2011 NFL Draft: The Key to the Buffalo Bills' Draft Is Ryan Fitzpatrick

Jeremy PikeCorrespondent IApril 11, 2011

ORCHARD PARK, NY - NOVEMBER 14:  Ryan Fitzpatrick  #14 of the Buffalo Bills calls signals against the Detroit Lions at Ralph Wilson Stadium on November 14, 2010 in Orchard Park, New York. The Bills won 14-12. (Photo by Rick Stewart/Getty Images)
Rick Stewart/Getty Images

Who could have seen last offseason that the 2011 NFL draft for the Bills hinges on a backup journeyman quarterback from Harvard?

Trent Edwards was named the starter after a three-quarterback race between himself, Fitzpatrick and Brian Brohm. Fans hoped that this would be his breakout year.

Yet here we are, scant weeks away from the 2011 NFL draft, and the third overall pick (and subsequently, the rest of the draft) will be determined by what the front office and coaching staff think of Ryan Fitzpatrick.

In my previous article about the Buffalo Bills' draft and the possible statements they could make at No. 3 overall, everything related to the quarterback position. So general manager Buddy Nix and head coach Chan Gailey, plus the rest of the scouting department and coaching staff, need to agree on what Fitzpatrick means to the Buffalo Bills.

At the very beginning of last season, Trent Edwards was the starting quarterback. That lasted all of two weeks. He did not look in command of the offense like he did during training camp, and it became very obvious that he was not the same on the football field when the games counted.

So Coach Gailey made a bold move. He benched Edwards, started Fitzpatrick, and the team never looked back. During the season, it was obvious that the offensive players responded much better to Fitzpatrick than to anyone else.

Wide receiver Stevie Johnson had a breakout year, with 82 receptions for 1,073 yards and 10 touchdowns. Fellow wideout Roscoe Parrish finally showed what he could do on offense until he was placed on injured reserve. Rookie receiver David Nelson emerged as a go-to guy with the ability to get open for first downs and touchdowns.

Even fellow rookie Donald Jones made key contributions over the season, including a big touchdown at the end of the first half against Cincinnati that kick-started an enormous comeback.

Fitzpatrick himself threw for over 3,000 yards in 13 games (he missed the final game of the season due to an injury). So everything boils down to one question that Nix, Gailey and the rest of their people need to answer:

Is Fitzpatrick the long-term answer at quarterback for the Bills?

He was never a long-term starter prior to the 2010 season for the Bills. He was drafted in the seventh round by the St. Louis Rams.

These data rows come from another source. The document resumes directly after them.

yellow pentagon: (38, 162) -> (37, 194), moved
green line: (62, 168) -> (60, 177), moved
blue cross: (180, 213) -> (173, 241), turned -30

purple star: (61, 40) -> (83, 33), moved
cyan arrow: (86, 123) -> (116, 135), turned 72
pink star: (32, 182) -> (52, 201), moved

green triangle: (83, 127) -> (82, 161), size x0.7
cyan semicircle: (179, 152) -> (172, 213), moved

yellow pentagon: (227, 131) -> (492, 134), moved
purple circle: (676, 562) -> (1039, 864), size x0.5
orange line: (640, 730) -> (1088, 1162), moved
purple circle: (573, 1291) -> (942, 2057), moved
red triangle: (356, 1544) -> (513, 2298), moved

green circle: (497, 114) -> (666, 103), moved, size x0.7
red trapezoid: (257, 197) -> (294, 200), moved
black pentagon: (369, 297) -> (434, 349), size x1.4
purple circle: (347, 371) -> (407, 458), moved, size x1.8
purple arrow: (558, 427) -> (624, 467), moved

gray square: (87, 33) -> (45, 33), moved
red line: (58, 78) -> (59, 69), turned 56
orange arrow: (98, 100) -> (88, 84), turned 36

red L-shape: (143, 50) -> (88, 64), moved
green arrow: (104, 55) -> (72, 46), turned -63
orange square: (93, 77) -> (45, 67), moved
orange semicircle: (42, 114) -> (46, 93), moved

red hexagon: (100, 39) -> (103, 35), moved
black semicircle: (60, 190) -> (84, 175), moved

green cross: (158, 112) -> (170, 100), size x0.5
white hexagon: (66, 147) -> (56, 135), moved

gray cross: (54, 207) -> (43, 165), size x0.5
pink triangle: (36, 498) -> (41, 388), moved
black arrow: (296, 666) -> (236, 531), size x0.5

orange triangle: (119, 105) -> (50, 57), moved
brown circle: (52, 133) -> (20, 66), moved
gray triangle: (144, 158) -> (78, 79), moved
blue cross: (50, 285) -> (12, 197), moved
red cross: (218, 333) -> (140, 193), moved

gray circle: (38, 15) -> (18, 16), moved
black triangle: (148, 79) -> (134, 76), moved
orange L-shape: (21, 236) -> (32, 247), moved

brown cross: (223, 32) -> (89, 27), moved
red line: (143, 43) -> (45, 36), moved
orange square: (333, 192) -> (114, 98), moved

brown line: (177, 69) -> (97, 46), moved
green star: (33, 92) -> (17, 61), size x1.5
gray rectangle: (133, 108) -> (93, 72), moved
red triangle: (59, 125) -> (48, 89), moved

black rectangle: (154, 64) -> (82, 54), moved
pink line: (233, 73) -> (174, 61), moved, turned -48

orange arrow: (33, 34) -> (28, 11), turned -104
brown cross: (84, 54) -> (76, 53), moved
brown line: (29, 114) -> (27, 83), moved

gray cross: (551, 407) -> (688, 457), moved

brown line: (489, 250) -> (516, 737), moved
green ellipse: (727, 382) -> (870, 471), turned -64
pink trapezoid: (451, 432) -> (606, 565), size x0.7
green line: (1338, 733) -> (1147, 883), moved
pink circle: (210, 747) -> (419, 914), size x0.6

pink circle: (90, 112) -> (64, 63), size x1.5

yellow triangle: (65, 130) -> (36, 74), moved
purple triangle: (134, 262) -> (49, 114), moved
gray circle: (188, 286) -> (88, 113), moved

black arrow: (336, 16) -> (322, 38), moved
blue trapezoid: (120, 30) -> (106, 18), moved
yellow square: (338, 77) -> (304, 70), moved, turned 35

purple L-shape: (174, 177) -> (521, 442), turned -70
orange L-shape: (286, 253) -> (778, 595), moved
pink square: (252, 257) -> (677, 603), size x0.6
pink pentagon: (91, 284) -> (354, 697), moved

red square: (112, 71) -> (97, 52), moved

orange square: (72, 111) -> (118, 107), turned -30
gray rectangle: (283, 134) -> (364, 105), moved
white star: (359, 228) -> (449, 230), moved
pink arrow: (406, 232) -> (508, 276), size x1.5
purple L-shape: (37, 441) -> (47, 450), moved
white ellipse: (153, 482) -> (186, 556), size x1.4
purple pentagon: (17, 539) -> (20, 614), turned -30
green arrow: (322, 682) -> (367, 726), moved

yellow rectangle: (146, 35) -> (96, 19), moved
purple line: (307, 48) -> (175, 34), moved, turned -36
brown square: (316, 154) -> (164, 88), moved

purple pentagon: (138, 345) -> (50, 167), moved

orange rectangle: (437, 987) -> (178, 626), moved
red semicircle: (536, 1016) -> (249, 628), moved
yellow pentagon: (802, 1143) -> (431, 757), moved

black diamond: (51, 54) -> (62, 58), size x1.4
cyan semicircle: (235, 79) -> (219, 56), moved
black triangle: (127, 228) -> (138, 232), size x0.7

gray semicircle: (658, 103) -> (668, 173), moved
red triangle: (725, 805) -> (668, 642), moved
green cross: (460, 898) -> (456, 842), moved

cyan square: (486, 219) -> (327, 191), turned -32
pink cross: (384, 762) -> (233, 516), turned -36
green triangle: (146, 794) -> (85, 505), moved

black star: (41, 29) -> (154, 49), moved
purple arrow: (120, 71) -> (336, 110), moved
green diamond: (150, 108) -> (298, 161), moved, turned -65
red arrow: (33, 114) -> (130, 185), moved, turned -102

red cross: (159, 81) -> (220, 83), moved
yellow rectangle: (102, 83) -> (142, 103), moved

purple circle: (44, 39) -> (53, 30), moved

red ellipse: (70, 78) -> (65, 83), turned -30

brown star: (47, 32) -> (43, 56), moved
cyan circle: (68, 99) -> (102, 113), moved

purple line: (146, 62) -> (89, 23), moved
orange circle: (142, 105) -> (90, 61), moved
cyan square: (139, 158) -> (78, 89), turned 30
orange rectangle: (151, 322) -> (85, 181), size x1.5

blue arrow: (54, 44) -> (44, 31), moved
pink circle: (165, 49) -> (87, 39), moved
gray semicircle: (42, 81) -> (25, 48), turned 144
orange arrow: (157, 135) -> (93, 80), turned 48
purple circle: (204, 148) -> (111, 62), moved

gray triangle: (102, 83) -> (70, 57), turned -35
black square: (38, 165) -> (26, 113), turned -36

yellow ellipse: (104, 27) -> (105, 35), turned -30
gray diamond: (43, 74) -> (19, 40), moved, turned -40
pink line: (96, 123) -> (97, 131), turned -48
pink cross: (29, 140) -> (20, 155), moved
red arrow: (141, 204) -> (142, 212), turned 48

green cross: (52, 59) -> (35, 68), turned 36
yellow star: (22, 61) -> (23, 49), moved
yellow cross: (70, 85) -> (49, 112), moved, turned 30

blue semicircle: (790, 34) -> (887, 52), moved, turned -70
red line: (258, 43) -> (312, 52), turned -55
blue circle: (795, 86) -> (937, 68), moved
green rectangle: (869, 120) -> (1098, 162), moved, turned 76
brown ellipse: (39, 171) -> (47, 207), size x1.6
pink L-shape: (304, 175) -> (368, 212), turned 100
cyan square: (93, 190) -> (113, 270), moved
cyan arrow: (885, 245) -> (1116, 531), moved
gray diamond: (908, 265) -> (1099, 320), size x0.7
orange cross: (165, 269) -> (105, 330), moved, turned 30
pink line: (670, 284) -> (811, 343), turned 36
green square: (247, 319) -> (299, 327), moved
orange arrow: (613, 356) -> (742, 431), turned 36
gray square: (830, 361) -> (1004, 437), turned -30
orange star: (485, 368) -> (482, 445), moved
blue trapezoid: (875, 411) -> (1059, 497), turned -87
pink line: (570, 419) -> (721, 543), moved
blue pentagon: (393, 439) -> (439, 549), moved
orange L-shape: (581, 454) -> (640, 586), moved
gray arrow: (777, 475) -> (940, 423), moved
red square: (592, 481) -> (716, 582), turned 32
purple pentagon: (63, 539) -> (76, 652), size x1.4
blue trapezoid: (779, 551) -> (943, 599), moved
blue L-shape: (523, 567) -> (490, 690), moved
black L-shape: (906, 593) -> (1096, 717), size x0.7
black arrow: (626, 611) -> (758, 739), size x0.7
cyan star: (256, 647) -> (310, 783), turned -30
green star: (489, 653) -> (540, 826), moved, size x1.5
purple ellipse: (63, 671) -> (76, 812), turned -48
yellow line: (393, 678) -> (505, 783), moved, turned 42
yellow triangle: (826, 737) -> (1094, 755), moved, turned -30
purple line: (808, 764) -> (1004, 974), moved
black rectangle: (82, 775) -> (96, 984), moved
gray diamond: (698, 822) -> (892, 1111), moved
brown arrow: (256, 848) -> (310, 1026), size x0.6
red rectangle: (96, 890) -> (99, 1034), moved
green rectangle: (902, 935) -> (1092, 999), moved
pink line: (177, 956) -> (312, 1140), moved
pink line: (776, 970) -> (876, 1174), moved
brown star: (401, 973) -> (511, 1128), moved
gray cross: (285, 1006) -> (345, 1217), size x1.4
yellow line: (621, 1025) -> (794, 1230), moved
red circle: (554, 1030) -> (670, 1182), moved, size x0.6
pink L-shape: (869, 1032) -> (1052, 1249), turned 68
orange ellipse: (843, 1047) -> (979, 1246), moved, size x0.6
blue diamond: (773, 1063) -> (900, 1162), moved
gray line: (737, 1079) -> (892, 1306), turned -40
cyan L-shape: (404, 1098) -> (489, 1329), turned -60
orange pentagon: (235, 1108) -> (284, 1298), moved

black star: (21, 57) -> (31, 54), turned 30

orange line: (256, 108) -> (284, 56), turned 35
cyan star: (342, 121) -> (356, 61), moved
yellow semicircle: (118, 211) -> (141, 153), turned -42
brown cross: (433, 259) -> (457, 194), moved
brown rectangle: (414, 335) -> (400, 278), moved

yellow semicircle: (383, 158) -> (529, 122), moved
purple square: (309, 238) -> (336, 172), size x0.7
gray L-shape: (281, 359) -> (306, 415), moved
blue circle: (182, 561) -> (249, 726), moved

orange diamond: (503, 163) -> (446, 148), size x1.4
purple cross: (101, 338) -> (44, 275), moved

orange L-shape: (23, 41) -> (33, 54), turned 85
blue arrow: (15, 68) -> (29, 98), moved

He played for the Bengals, but they let him walk in free agency. Neither of those teams saw him as anything but a backup—and not an important one at that.

Could it be that Fitzpatrick needed a change of scenery and a coach who would work with his strengths? Coach Gailey has a reputation for getting the most out of his quarterbacks and tailoring an offense around their abilities.

Or was the 2010 season simply a fluke? Was Fitzpatrick simply in the right place at the right time and had a once-in-a-lifetime season? Will he return to Earth next year and the offense come out flat and show none of the passion and guts they collectively exhibited this past season?

So much rides on Fitzpatrick and the staff’s evaluation of him. If they bank on him being successful and draft accordingly to that thought process and he comes out flat and shows nothing, then they most likely wasted a year of offensive development.

Conversely, if they think he’s only a short-term solution to a long-term problem, draft a quarterback with the third overall pick and Fitzpatrick matches last year’s output or exceeds it, then did the staff hamper the development of the rest of the team by not adding a playmaker who could have come in and helped elsewhere?

If the Bills staff does not have much confidence in Fitzpatrick’s ability to duplicate or exceed last season’s success, they then have to decide if any of the quarterbacks in this year’s draft have the ability to be a franchise quarterback.

There are enough questions about both Cam Newton and Blaine Gabbert, who appear to be the top two quarterbacks in the draft, to cast doubt on whether either of them will be franchise quarterbacks.

If the Bills do believe that Fitzpatrick offers a better solution than drafting Newton or Gabbert, they are then faced with deciding how to best help the other parts of the team. The consensus among fans is that the defense needs to be addressed, and there are plenty of talented players that could be drafted by the Bills.

In order to narrow them down, the Bills must decide what Ryan Fitzpatrick means to this team. That is the key to the third overall pick and eventually, the entire draft.

Just another day to a starting quarterback in the NFL.